I came across this R package on GitHub, and it made me so excited that I decided to write a post about it. It’s a compilation by Karl Broman of various R functions that he’s found helpful to write throughout the years.
Wouldn’t it be great if incoming graduate students in Biostatistics/Statistics were taught to create a personal repository of functions like this? Not only is it a great way to learn how to write an R package, but it also encourages good coding techniques for newer students (since it encourages them to write separate functions with documentation). It also allows for easy reprodicibility and collaboration both within the school and with the broader community. Case in point — I wanted to use one of Karl’s functions (which I found via his blog… which I found via Twitter), and all I had to do was run:
(Note that install_github is a function in the devtools package. I would link to the GitHub page for that package but somehow that seems circular…)
For whatever reason, when I think of R packages, I think of big, unified projects with a specified scientific aim. This was a great reminder that R packages exist solely for making it easier to distribute code for any purpose. Distributing tips and tricks is certainly a worthy purpose!
The advantage about writing a blog post about the tools you wish that you’d used throughout grad school is that, well, it makes you check them out. I went through the ProjectTemplate tutorial, and I’m hooked. Here’s the advantages as I see them:
- Routine is your friend. This could really go for everything in your life. Small decisions contribue to decision fatigue, even if it’s something as simple as where to put a file. By automating as much as possible, you’re allowing yourself to save your finite willpower for real work instead of grunt work.

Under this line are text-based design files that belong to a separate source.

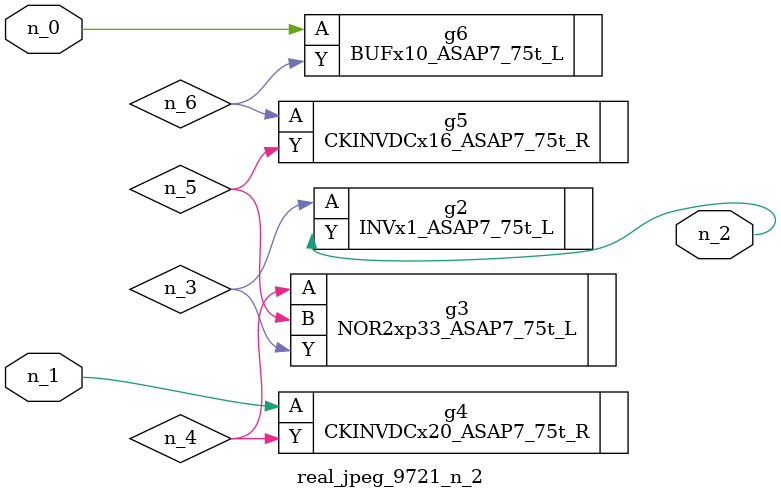
<source format=v>
module real_jpeg_9721_n_2 (n_1, n_0, n_2);

input n_1;
input n_0;

output n_2;

wire n_5;
wire n_4;
wire n_6;
wire n_3;

BUFx10_ASAP7_75t_L g6 ( 
.A(n_0),
.Y(n_6)
);

CKINVDCx20_ASAP7_75t_R g4 ( 
.A(n_1),
.Y(n_4)
);

INVx1_ASAP7_75t_L g2 ( 
.A(n_3),
.Y(n_2)
);

NOR2xp33_ASAP7_75t_L g3 ( 
.A(n_4),
.B(n_5),
.Y(n_3)
);

CKINVDCx16_ASAP7_75t_R g5 ( 
.A(n_6),
.Y(n_5)
);


endmodule
</source>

- It’s easier to start somewhere and then customize, rather than start from the ground up. After four years in grad school, I have a system that I’ve hacked together for how to organize my analyses, but I would have rather not put the energy into creating the system in the first place. Designing a good system takes up a surprising amount of brain space, whereas modifying one takes much less. And since the author of ProjectTemplate seems to know what he’s doing, I doubt I’ll modify much.
- Reproducibility should be as easy as possible. The way it works, ProjectTemplate makes it very easy to include (but not re-run) the code that you have for preprocessing the data, or other steps that you might only perform once during an analysis. And since reproducibility is such an important aspect of the scientific process, it should be as easy as possible.
- Finding things should also be as easy as possible. This is quite similar to reproducibility, but on the individual level. I go back to old analyses all the time to borrow code, which can be extremely frustrating to me since some of my older analyses aren’t well organized (see #2). So it’s nice that you’ll know exactly where you placed something, because you have a uniform system in place.
Just as an aside, I get the impression from the computer scientists I’ve talked to that they don’t necessarily learn “how to code” in coursework, either, but are also expected to develop a system on their own. This I don’t understand, and perhaps when schooling catches up to the computer era we’ll see a change. For example, in high school I learned the five-paragraph format for writing essays, even though very few professional essayists use the format in publications. But it’s still a solid foundation for expression, which you can stray from as you become more confident in your abilities and command of the process. I suppose this argument requires that coding be taught in high school, but that’s another thing I’d love to see. One day!